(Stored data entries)
________

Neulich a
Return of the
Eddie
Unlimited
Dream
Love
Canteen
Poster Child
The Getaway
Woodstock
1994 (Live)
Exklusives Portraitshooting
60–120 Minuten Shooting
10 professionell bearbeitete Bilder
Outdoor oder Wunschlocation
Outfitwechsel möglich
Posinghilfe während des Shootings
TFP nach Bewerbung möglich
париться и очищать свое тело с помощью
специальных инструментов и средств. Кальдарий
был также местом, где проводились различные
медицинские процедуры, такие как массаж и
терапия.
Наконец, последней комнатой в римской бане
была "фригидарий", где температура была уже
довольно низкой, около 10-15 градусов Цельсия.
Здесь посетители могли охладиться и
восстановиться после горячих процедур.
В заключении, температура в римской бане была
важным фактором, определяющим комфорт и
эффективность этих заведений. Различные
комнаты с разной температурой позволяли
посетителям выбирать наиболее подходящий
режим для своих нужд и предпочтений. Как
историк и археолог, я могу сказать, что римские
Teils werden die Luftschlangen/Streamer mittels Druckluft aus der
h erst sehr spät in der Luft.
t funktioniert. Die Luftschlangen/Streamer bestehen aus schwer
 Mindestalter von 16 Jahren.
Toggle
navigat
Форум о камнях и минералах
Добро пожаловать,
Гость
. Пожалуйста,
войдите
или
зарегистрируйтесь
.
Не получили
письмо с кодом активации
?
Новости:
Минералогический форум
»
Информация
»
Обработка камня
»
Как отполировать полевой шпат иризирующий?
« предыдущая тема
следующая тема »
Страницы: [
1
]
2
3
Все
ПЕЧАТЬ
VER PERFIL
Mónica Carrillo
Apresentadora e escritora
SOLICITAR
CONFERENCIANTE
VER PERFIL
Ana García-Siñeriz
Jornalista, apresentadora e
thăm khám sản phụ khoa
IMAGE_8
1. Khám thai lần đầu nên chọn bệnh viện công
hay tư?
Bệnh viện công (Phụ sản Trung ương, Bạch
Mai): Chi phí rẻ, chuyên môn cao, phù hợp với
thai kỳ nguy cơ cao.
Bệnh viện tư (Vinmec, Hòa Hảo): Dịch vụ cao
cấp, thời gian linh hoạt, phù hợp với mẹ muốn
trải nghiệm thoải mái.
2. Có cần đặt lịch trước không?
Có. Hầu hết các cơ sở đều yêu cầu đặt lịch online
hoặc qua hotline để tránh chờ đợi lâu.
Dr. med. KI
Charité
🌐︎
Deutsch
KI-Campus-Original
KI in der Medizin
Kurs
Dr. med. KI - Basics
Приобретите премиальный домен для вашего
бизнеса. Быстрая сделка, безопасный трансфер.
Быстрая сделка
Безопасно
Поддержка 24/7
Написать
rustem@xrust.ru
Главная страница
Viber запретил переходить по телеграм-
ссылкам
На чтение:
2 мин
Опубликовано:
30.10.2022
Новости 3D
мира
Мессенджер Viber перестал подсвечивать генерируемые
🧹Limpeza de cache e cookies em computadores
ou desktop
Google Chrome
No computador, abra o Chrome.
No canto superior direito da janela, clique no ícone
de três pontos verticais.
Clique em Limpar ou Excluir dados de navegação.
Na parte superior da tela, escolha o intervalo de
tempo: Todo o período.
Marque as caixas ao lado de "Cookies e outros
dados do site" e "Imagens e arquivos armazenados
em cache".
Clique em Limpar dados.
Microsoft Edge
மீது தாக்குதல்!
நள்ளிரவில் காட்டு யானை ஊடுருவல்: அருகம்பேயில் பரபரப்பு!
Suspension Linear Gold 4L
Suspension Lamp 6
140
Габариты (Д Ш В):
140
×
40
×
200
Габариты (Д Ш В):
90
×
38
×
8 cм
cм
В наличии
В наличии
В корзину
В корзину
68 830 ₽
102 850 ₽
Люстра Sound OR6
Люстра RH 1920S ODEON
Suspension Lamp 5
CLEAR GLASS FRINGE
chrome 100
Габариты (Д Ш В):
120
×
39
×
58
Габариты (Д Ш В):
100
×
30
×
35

________

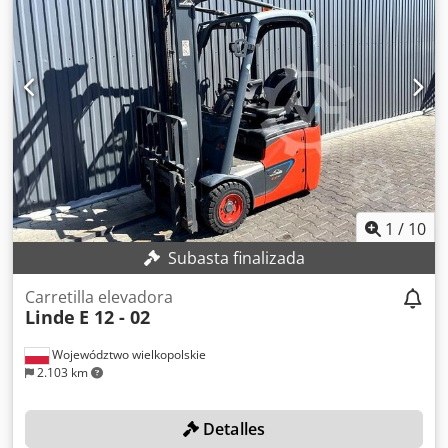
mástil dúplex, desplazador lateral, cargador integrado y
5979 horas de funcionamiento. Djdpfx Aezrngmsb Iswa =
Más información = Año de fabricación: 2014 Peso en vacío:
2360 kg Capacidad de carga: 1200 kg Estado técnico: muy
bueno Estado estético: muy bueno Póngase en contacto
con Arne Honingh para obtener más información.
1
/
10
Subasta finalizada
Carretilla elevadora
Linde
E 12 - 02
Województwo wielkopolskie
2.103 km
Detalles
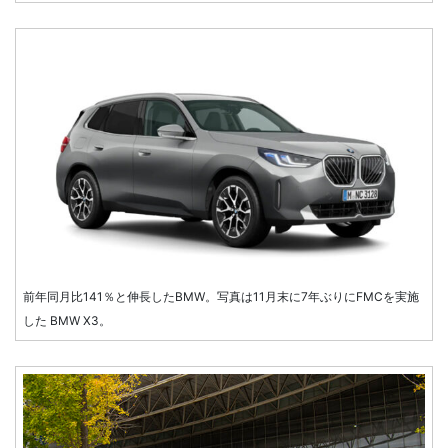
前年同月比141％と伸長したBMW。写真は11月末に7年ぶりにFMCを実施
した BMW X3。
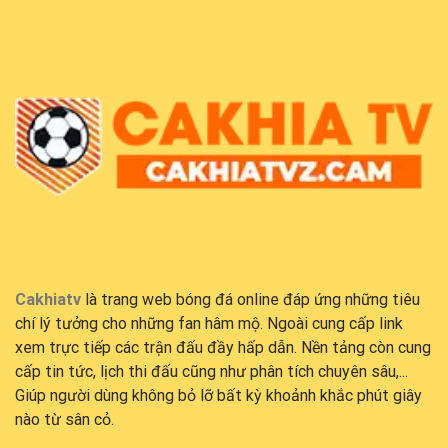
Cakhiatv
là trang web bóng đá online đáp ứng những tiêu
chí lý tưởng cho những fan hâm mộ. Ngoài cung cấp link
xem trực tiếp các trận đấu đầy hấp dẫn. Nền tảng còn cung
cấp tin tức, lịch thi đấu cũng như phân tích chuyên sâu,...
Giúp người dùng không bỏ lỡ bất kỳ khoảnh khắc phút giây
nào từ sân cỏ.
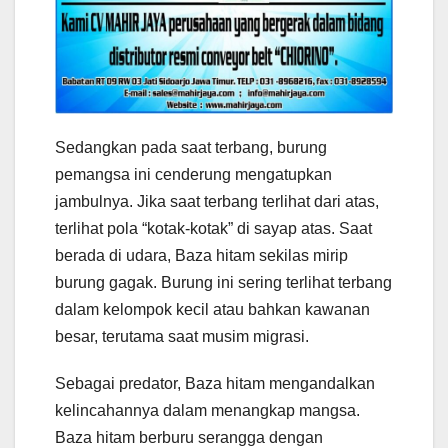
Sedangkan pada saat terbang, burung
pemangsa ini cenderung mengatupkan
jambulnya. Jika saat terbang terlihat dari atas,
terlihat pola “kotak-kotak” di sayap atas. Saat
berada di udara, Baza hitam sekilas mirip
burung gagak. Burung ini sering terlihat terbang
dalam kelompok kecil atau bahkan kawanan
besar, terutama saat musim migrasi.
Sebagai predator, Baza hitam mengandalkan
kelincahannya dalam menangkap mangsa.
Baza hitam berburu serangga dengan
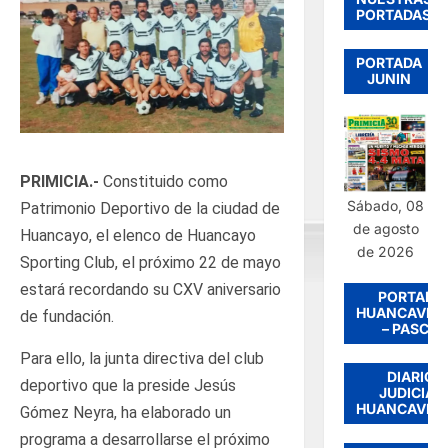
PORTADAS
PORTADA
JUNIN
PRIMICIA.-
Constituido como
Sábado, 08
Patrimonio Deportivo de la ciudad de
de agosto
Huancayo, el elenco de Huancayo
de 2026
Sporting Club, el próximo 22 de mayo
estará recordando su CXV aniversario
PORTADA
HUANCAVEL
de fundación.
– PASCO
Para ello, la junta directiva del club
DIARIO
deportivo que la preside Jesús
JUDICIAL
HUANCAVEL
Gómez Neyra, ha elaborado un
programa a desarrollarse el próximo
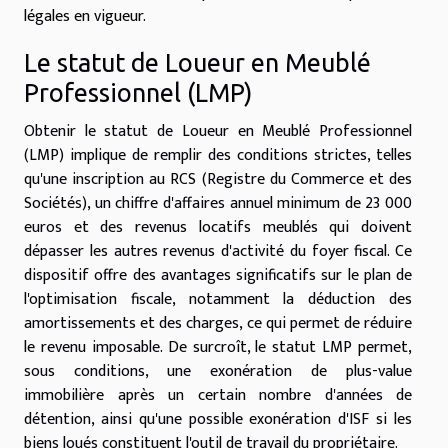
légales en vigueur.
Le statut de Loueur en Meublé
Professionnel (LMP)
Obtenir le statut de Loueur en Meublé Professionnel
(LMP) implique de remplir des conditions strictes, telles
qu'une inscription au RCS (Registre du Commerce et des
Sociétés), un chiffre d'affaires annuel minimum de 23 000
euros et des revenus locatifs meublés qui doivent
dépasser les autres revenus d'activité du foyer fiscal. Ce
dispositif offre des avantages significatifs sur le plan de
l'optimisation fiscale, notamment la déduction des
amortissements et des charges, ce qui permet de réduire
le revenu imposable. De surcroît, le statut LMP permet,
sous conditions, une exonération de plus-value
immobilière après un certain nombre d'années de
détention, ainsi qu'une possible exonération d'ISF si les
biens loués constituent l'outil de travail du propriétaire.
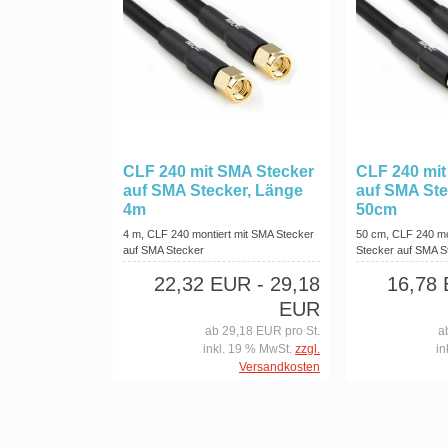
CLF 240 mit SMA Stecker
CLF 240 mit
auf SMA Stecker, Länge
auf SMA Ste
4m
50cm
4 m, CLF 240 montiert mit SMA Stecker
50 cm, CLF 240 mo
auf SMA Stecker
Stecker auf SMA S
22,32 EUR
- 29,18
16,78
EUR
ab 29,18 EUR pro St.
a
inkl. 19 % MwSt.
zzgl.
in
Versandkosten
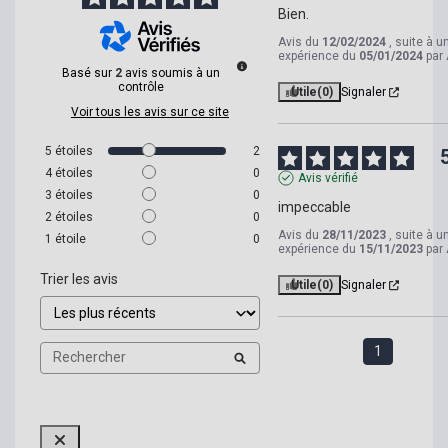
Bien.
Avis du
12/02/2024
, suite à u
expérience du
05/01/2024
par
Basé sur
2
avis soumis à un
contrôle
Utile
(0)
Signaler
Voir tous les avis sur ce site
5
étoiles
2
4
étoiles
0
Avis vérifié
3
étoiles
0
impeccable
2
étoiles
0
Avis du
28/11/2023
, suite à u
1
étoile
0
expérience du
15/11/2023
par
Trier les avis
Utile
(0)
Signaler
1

________

Work to be completed:
Whenever a line of the data includes "cache", copy that line.

Response below:
🧹Limpeza de cache e cookies em computadores
em cache".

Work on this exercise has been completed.